== TASK ITEM ==
Below is a set of records. Please retype every one exactly.

== RECORDS PROVIDED ==
==================================================

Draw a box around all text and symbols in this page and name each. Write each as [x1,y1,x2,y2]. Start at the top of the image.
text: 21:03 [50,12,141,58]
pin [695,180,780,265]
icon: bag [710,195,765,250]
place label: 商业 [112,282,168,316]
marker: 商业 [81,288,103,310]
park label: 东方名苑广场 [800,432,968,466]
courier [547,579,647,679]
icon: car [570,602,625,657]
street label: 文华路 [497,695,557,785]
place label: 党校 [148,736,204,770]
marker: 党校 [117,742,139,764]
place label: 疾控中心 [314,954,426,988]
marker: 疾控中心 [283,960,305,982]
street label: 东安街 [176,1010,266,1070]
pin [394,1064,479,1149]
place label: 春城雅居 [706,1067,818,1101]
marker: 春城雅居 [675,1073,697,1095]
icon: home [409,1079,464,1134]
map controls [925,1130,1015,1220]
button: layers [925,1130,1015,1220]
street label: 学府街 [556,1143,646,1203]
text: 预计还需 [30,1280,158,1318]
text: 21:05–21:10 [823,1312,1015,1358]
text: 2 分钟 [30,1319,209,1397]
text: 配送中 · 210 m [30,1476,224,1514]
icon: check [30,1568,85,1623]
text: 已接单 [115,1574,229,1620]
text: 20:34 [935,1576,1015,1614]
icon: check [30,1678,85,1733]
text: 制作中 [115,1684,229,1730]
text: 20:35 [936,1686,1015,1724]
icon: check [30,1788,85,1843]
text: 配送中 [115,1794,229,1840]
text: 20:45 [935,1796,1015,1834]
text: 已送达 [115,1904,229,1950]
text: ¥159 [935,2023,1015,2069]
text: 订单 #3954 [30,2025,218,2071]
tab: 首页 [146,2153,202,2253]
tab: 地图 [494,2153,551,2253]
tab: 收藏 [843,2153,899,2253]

==================================================

== ANSWER TO THE PROBLEM ==
Draw a box around all text and symbols in this page and name each. Write each as [x1,y1,x2,y2]. Start at the top of the image.
text: 21:03 [50,12,141,58]
pin [695,180,780,265]
icon: bag [710,195,765,250]
place label: 商业 [112,282,168,316]
marker: 商业 [81,288,103,310]
park label: 东方名苑广场 [800,432,968,466]
courier [547,579,647,679]
icon: car [570,602,625,657]
street label: 文华路 [497,695,557,785]
place label: 党校 [148,736,204,770]
marker: 党校 [117,742,139,764]
place label: 疾控中心 [314,954,426,988]
marker: 疾控中心 [283,960,305,982]
street label: 东安街 [176,1010,266,1070]
pin [394,1064,479,1149]
place label: 春城雅居 [706,1067,818,1101]
marker: 春城雅居 [675,1073,697,1095]
icon: home [409,1079,464,1134]
map controls [925,1130,1015,1220]
button: layers [925,1130,1015,1220]
street label: 学府街 [556,1143,646,1203]
text: 预计还需 [30,1280,158,1318]
text: 21:05–21:10 [823,1312,1015,1358]
text: 2 分钟 [30,1319,209,1397]
text: 配送中 · 210 m [30,1476,224,1514]
icon: check [30,1568,85,1623]
text: 已接单 [115,1574,229,1620]
text: 20:34 [935,1576,1015,1614]
icon: check [30,1678,85,1733]
text: 制作中 [115,1684,229,1730]
text: 20:35 [936,1686,1015,1724]
icon: check [30,1788,85,1843]
text: 配送中 [115,1794,229,1840]
text: 20:45 [935,1796,1015,1834]
text: 已送达 [115,1904,229,1950]
text: ¥159 [935,2023,1015,2069]
text: 订单 #3954 [30,2025,218,2071]
tab: 首页 [146,2153,202,2253]
tab: 地图 [494,2153,551,2253]
tab: 收藏 [843,2153,899,2253]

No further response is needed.